David Ehrlich, IndieWire:
Paoli’s script doesn’t really dig into the character’s mindset (a nuanced psychological study this ain’t), but thanks to the meta-textual edge of Graham’s casting and the breathy repressiveness of her multifaceted performance, it doesn’t really have to. The movie’s porny overtones are strong enough to make “Suitable Flesh” feel like a veritable séance for the faded spirit of Rollergirl, even if Elizabeth is the last person to recognize any of the past lives that she might happen to host over the course of this story — human or otherwise.
Glenn Kenny, RogerEbert.com:
While neither particularly profound nor earth-shatteringly scary, “Suitable Flesh” is better than passable grisly horror fun in a very specific tradition. A tradition hinted at by the presence of Barbara Crampton in the cast and a title card situating the goings-on taking place at a medical facility called “Miskatonic.” Yup, this movie is set in Lovecraft Country. Old-school.
Meagan Navarro, Bloody Disgusting:
Fans of Lovecraft will find a treasure trove of Easter eggs to mine here. Still, it’s the way that Lynch seamlessly inserts Suitable Flesh into the same conversation as Stuart Gordon’s Lovecraft adaptations that most impresses. There’s painstaking attention to detail from the opening frame. It’s not just settings or characters that call back to the late Gordon’s memorable horror films, but aesthetics, tropes, and everything in between. Lynch brings the ‘90s penchant for soft lighting and saxophone music into the present for his erotic horror thriller and pays tribute to stalwart horror tropes like the sandwich-eating hospital morgue attendant.
Jake Kleinman, Inverse:
With a gruesome decapitation (one that feels like a direct nod to Re-Animator) serving as a starting gun, the movie quickly begins a full sprint through its second and third acts. The demon hops bodies haphazardly, giving multiple cast members a chance to flex their acting muscles (Graham shines, in particular, swigging brandy as the demon discovers the joys of inhabiting a female body). The entire thing climaxes in a frantic and bloody showdown at the hospital where a possessed Elizabeth faces off against her colleague (played by Re-Animator star and Suitable Flesh producer Barbara Crampton) in a showdown that involves a bloody, living corpse, giving Graham the opportunity to wildly wave a gun around while her eyes dance in their sockets.

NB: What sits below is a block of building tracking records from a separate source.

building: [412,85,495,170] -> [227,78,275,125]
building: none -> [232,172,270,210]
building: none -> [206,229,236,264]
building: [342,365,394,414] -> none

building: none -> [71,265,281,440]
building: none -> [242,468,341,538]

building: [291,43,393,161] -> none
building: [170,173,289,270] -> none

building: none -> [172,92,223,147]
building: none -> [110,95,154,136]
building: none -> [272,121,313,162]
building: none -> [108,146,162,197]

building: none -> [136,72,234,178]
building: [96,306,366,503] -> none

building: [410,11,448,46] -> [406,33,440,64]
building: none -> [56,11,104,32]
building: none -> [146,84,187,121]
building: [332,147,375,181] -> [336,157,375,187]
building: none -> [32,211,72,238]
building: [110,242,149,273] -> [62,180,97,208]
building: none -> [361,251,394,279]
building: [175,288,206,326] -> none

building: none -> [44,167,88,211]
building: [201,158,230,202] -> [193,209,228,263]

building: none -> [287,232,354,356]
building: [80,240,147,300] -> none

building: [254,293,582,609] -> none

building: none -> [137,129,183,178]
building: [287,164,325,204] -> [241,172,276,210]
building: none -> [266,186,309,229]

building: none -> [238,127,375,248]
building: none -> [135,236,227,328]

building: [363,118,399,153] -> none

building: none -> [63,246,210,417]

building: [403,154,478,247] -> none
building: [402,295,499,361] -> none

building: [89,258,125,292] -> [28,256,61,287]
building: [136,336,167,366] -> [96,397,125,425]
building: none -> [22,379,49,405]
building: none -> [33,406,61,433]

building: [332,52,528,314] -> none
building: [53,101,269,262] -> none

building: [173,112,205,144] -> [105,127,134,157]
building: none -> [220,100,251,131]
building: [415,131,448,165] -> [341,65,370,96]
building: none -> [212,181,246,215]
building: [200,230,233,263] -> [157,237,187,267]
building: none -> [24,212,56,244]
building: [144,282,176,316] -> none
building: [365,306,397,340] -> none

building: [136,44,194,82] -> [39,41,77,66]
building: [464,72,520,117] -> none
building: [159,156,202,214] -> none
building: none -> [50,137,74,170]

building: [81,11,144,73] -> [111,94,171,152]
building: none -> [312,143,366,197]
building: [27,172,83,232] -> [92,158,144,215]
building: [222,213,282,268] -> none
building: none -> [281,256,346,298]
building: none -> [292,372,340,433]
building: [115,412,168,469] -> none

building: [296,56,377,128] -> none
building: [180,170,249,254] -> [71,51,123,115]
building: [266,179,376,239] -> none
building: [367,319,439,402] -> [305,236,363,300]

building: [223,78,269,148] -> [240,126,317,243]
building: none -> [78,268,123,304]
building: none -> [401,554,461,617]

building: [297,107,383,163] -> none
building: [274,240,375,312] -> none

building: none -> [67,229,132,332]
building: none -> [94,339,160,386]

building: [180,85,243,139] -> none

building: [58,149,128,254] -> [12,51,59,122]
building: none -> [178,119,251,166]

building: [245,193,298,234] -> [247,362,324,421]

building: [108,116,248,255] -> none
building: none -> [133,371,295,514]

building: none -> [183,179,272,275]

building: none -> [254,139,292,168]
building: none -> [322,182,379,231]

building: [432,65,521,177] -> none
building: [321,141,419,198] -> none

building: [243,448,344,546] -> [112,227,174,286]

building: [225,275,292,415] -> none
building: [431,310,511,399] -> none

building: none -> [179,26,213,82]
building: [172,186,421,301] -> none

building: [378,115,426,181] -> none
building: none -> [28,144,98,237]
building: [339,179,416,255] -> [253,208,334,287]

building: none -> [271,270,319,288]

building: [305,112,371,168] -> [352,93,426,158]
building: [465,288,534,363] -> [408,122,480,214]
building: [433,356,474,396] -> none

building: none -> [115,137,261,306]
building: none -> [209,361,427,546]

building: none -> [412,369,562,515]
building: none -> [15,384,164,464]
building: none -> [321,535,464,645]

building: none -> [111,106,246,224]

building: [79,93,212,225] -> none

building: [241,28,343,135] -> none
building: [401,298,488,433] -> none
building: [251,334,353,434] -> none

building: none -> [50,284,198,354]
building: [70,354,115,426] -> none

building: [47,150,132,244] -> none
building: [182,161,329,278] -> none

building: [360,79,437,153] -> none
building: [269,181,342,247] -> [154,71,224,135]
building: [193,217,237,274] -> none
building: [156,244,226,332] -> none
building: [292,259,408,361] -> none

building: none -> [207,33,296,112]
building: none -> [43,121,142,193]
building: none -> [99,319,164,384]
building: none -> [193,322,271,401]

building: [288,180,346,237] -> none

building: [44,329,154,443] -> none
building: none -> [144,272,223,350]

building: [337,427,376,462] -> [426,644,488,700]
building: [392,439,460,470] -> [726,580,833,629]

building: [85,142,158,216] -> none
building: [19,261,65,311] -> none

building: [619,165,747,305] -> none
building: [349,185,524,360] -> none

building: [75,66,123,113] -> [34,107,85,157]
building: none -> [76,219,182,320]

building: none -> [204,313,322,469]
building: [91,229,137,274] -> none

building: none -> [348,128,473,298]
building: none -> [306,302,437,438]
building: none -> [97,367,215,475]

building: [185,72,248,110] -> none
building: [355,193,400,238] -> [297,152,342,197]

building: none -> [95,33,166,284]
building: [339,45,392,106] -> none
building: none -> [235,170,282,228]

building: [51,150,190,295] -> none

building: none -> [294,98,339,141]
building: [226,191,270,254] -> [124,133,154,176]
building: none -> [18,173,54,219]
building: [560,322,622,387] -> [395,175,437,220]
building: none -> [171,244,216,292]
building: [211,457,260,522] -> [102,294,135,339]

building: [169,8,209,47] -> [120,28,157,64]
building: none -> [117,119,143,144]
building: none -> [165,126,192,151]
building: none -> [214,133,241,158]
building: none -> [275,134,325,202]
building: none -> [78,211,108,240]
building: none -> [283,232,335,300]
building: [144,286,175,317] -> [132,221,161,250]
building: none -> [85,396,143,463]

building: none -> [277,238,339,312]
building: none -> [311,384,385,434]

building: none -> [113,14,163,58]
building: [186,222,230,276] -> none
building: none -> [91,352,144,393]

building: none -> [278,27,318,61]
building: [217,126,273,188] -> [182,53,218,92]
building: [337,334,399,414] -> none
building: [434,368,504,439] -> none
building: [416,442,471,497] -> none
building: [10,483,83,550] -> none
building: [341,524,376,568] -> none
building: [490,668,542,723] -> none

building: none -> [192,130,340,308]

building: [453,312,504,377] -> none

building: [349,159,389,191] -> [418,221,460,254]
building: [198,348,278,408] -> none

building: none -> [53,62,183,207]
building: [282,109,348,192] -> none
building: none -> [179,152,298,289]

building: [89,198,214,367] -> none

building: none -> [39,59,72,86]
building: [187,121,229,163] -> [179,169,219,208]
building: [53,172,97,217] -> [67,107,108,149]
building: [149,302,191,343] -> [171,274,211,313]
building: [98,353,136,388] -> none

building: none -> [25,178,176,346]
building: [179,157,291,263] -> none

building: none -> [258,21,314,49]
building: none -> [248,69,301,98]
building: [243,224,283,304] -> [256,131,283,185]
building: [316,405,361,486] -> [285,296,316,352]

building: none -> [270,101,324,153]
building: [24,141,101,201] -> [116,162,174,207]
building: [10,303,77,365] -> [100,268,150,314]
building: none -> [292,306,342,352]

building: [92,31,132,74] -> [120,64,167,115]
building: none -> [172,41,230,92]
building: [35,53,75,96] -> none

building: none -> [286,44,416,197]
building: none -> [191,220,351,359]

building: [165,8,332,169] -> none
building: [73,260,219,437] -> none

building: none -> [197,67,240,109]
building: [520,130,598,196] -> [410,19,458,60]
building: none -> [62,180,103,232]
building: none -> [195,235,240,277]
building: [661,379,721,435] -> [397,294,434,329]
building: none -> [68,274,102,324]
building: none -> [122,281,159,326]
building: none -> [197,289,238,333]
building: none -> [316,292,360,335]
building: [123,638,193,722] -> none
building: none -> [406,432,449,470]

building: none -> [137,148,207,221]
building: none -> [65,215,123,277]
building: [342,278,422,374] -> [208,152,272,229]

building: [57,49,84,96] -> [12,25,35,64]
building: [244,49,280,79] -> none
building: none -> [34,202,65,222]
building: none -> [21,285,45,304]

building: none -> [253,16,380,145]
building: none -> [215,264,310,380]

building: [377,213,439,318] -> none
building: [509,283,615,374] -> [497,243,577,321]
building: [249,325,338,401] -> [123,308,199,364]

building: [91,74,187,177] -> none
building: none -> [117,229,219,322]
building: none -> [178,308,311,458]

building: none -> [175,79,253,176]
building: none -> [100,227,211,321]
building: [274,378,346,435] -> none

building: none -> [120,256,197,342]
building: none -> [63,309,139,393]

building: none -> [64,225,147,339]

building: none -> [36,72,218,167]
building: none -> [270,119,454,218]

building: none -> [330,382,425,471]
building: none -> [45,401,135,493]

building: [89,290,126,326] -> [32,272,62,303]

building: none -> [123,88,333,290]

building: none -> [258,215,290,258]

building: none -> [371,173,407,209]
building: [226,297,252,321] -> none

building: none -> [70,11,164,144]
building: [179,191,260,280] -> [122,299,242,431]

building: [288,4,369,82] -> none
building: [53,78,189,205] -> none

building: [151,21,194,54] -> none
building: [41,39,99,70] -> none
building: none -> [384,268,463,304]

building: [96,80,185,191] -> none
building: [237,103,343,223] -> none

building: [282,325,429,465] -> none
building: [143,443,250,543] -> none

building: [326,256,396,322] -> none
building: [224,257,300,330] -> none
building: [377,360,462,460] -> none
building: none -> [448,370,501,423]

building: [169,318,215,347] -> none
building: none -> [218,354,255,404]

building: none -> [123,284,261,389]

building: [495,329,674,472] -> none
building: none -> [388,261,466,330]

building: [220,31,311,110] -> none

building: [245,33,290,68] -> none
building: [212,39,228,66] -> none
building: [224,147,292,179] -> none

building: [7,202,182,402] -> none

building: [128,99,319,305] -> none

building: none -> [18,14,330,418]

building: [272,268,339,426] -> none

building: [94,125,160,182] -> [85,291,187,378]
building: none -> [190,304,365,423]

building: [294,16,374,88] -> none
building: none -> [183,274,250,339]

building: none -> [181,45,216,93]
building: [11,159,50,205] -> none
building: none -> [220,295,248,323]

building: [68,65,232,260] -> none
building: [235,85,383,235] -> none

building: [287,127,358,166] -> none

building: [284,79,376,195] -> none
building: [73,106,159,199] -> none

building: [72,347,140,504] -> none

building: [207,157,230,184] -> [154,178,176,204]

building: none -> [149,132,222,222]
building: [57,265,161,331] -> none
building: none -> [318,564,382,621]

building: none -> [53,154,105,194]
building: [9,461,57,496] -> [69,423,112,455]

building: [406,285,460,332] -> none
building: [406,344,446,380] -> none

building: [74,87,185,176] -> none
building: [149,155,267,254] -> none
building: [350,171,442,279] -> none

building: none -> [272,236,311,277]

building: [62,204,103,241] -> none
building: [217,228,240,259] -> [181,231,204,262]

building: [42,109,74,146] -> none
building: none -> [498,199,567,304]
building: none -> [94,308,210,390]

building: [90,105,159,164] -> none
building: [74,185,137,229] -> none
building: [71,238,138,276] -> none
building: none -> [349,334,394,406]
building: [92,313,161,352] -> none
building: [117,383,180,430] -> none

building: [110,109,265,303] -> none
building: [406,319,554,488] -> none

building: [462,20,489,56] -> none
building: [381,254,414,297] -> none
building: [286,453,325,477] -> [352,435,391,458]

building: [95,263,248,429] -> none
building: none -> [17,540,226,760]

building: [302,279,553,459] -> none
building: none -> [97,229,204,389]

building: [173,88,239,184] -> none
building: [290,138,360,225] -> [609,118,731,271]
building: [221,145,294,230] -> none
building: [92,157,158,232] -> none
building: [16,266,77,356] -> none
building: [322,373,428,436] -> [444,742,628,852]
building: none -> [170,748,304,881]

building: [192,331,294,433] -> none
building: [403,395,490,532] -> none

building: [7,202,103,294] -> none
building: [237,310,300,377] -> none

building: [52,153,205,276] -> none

Isabella Soares, Collider:
Overall, Suitable Flesh doesn’t have to be too spooky or jump-scare-filled to maintain the audience’s attention. Its strength relies on its ensemble, particularly the main trio, and how Lynch can make this Lovecraft adaptation fresh. Even though it pays homage to Gordon’s well-known filmography, it is far from being a carved copy of the late director’s style. The score and editing add to the erotic horror, never crossing the line when it comes to drama. All of these elements work together to maintain the film’s balance and the plot engaging. In short, this is the perfect cinematic venture for those who are fond of chaotic, psychological thrillers that keep you engaged, but that don’t keep you guessing when it all comes to a close.
Suitable Flesh is now writhing in theaters and VOD.